Very likely they were right. Hadn't he imagined that he could see the interior of the ward and how Henriette looked when she bent over him to write on his arm? Hadn't he sometimes heard her steps in imagination around his chair? He set all his mind into his ears, straining for some other sound. There was none.
"This torture is called hope unfilled!" chirruped the nerve-devils. "Oh, what a dance we shall give you to-morrow after the operation! The operation is to-morrow, isn't it?"
Of course the nurse related the whole affair to Helen when she arrived.
"'Experiment,' he said. How extraordinary!" exclaimed the nurse, who was still more astounded when Helen gave an outcry of joy and, leaning over, puckered her lips and uttered a sharp whistle—which was one of her accomplishments—in Phil's ear.

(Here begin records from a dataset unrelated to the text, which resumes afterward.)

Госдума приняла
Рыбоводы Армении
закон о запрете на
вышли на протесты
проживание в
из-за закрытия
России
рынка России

Here was real test! No imagination about this, if he had heard. She drew back, quivering with suspense. Phil was wiggling his foot almost violently for his pad and pencil.

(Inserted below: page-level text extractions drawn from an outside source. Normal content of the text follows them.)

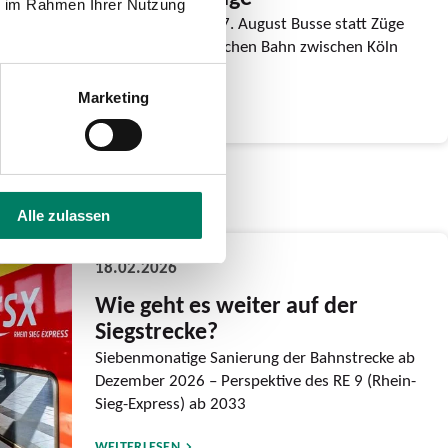
ie im Rahmen Ihrer Nutzung
Vom 27. März bis 7. August Busse statt Züge
auf der Oberbergischen Bahn zwischen Köln
Hansaring und...
Marketing
WEITERLESEN
Alle zulassen
18.02.2026
Wie geht es weiter auf der
Siegstrecke?
Siebenmonatige Sanierung der Bahnstrecke ab
Dezember 2026 – Perspektive des RE 9 (Rhein-
Sieg-Express) ab 2033
WEITERLESEN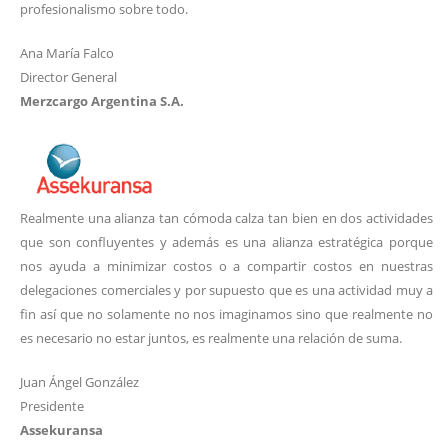
profesionalismo sobre todo.
Ana María Falco
Director General
Merzcargo Argentina S.A.
Realmente una alianza tan cómoda calza tan bien en dos actividades
que son confluyentes y además es una alianza estratégica porque
nos ayuda a minimizar costos o a compartir costos en nuestras
delegaciones comerciales y por supuesto que es una actividad muy a
fin así que no solamente no nos imaginamos sino que realmente no
es necesario no estar juntos, es realmente una relación de suma.
Juan Ángel González
Presidente
Assekuransa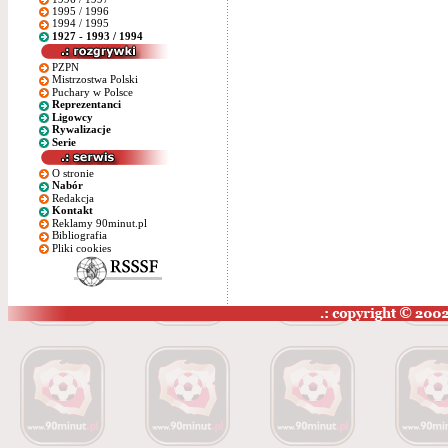
1995 / 1996
1994 / 1995
1927 - 1993 / 1994
PZPN
Mistrzostwa Polski
Puchary w Polsce
Reprezentanci
Ligowcy
Rywalizacje
Serie
O stronie
Nabór
Redakcja
Kontakt
Reklamy 90minut.pl
Bibliografia
Pliki cookies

"Did somebody whistle in my ear?" he asked.
"I did! I did!" she repeated wildly, as she wrote her reply.
"They said it was imagination"—she knew who "they" were, those "Boches" of nerve-devils.
"Score one for the Allies!" she wrote on his arm. "I'm off to tell Mr. Ears!"
The Great Man came swinging along the gravel path, half running to keep up with Helen. After the scientific test which he promptly applied he felt as triumphant as a brigadier who had taken the first line trenches on a front of a thousand yards in the Ypres salient.